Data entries
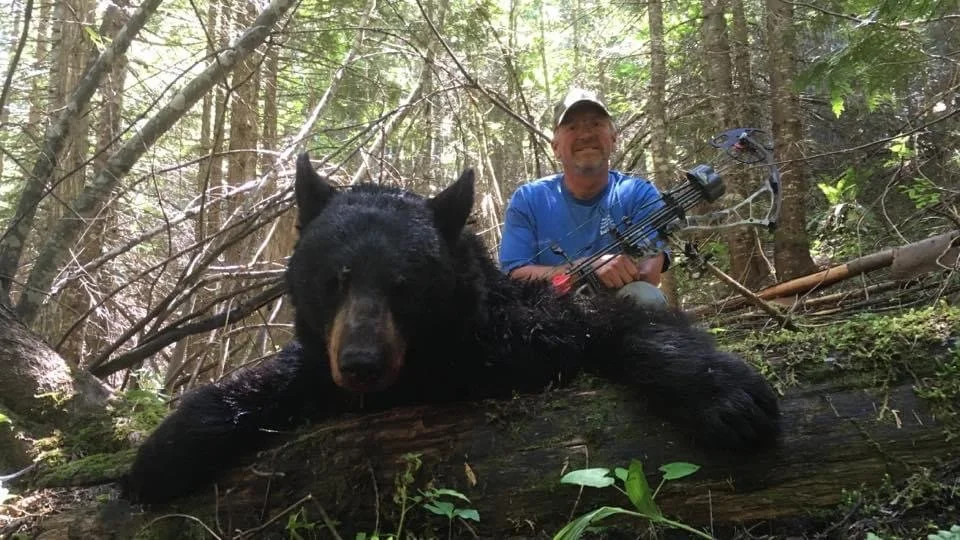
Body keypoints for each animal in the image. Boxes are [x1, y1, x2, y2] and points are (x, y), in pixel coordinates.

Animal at [121, 153, 781, 504]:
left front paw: (731, 399)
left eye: (405, 282)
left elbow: (616, 323)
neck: (424, 365)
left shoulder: (518, 332)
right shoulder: (322, 360)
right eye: (336, 278)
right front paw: (160, 456)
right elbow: (267, 378)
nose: (361, 363)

▸ WHAT THE TASK REQUIRES: Your answer must be the entries written out word for word, without their pictures.

▸ ANSWER BOX:
Body keypoints for each animal in the image. Boxes are [x1, y1, x2, y2] and points are (x, y), in pixel coordinates.

Animal at [121, 153, 781, 504]:
left front paw: (731, 399)
left eye: (405, 282)
left elbow: (616, 323)
neck: (424, 365)
left shoulder: (518, 332)
right shoulder: (322, 360)
right eye: (336, 278)
right front paw: (160, 456)
right elbow: (267, 378)
nose: (361, 363)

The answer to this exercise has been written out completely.